Thank you for the post. I think every person's situation and story is different. Everyone has a differentl level of what they are willing to tolerate and when they have had enough.

Husband is really not a part of my life at this point and realistically kind of checked out even before we were separated, however everytime I pray to my HP to lead me in what I'm supposed to do, my answer is let him go to me (meaning HP) and trust for HP to work things out. I know HP has a lot of work to do in me, teaching me how to be content and happy and independent without husband and just trust HP. I think and perhaps I could be wrong that it's not quiet the end of the story for us.

You see there were so many good parts to our story for many years, and and I truly believe HP brought us together, that's a story in itself and I don't think HP makes mistakes. Do I believe we were meant to be..absolutely.
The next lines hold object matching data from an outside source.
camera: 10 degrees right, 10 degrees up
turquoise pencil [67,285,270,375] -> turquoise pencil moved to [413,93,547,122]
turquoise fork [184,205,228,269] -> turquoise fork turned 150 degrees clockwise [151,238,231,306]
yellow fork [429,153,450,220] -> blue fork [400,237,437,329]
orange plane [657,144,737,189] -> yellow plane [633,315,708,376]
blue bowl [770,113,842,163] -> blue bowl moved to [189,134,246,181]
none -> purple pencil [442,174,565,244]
Does husband have free will to make other choices absolutely, so all I can do is take it one day at a time and trust.

Divorce is like a death, it does leave a wake of destruction behind, but I also undestand for some they are already in something so dead or so destructive that it is time to let it go.
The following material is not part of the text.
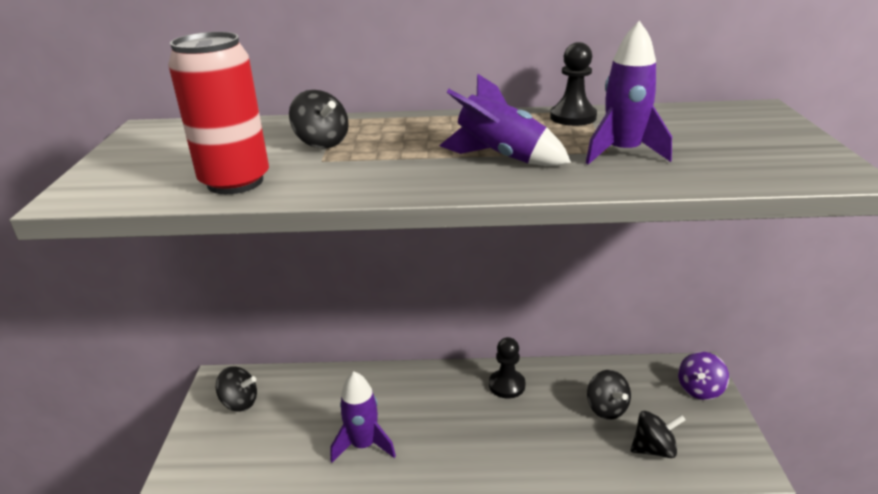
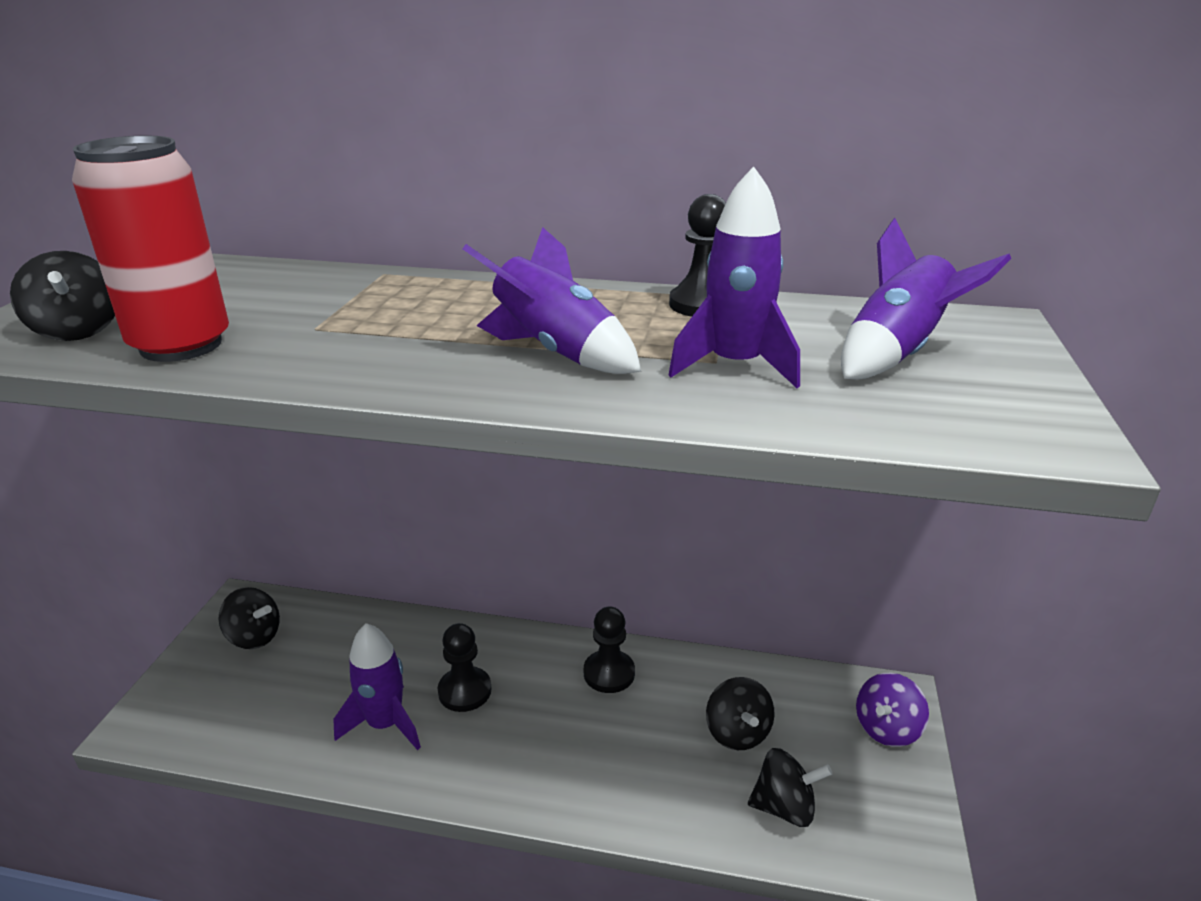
camera: 10 degrees right, 0 degrees up
black spinning top [289,90,349,149] -> black spinning top moved to [10,251,115,341]
none -> black pawn [438,623,492,712]
none -> purple rocket [841,218,1011,379]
Maybe at some point it will become obvious it's time for me to let it go but at this point I feel I'm not supposed to give up yet. There have been times including recently where I have just really wanted to give up, it feels so sad and hopeless, especially because he's sooo emotionally detached and though he's physically an extremely good looking guy on the inside what I see is an empty vessel, but I know HP can change that so for now my internal message is wait.